The Gus Origin Story We Never Got To See In Breaking Bad

There are certain characters that you just know would thrive wherever you dropped them. Put them in Mad Men, they'd make partner by the end of the week. Toss them into Deadwood and the whole territory would be quaking in their boots in less than a month. Insert them into Game of Thrones and they'd be sitting on the big, iron one in three seasons flat.

Breaking Bad and Better Call Saul's Gus Fring (Giancarlo Esposito) ended up first in Mexico and then in the American Southwest in the late 1980s, where he quickly set about exploiting the twin appetites for fast food and hard drugs, establishing a restaurant franchise, Los Pollos Hermanos, and a meth enterprise with his partner, Max Arciniega (James Martinez). His businesses thrived in both realms. He was an empire-builder, pure and simple. 

But, as Esposito told Esquire in an interview about his work on The Mandalorian and the rest of his career, Gus had to learn it somewhere. "I have this whole storyline in the back of my head that he came from political royalty," he said. "I feel like Gus came from the world of order. And that his order came. He was a military man. Out of the military, he gained the ability to observe. You can't lead unless you can follow ... "

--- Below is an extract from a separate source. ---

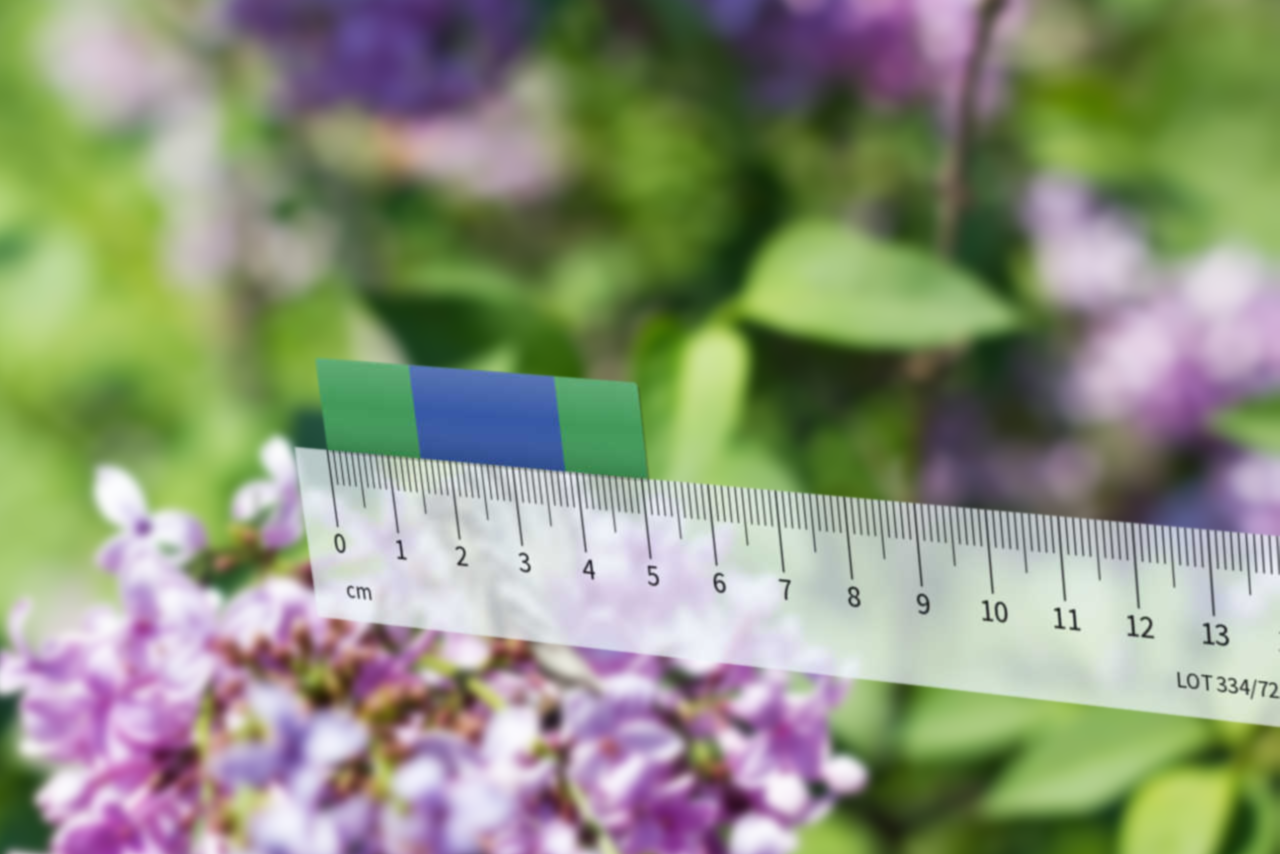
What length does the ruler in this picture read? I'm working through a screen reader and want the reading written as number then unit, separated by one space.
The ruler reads 5.1 cm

Gus has a mysterious past in his home country of Chile

In Gus' case, that world of order would have been the Chile of the dictator Augusto Pinochet, whose military government jailed, tortured, or killed tens of thousands in an effort to quash dissent after rising to power in 1973. Gus' exact role in the regime was never specified, though Hector Salamanca refers to him as "generalissimo" and Don Eladio Vuente tells him he's only alive because his reputation preceded him. What we do know is that he left Chile for Mexico in 1986, and three years later came to the United States and began expanding his ventures, both legitimate and criminal.

In Esposito's mind, this was very much a choice, and one that Gus didn't necessarily have to make in order to accumulate power and wealth. "In my brain, he was high up in a military government," he explained. "He could have stayed there and ran the country. It was handed to him. But he chose a different path to be his own man and to find his own power, regardless of what he was handed. This is what he chose."

That tracks with what audiences know of Gus, who seems the type to rise to the top no matter where he is. What exactly that meant in Chile, audiences may have one last chance to learn when the sixth and final season of Better Call Saul airs on AMC in 2021.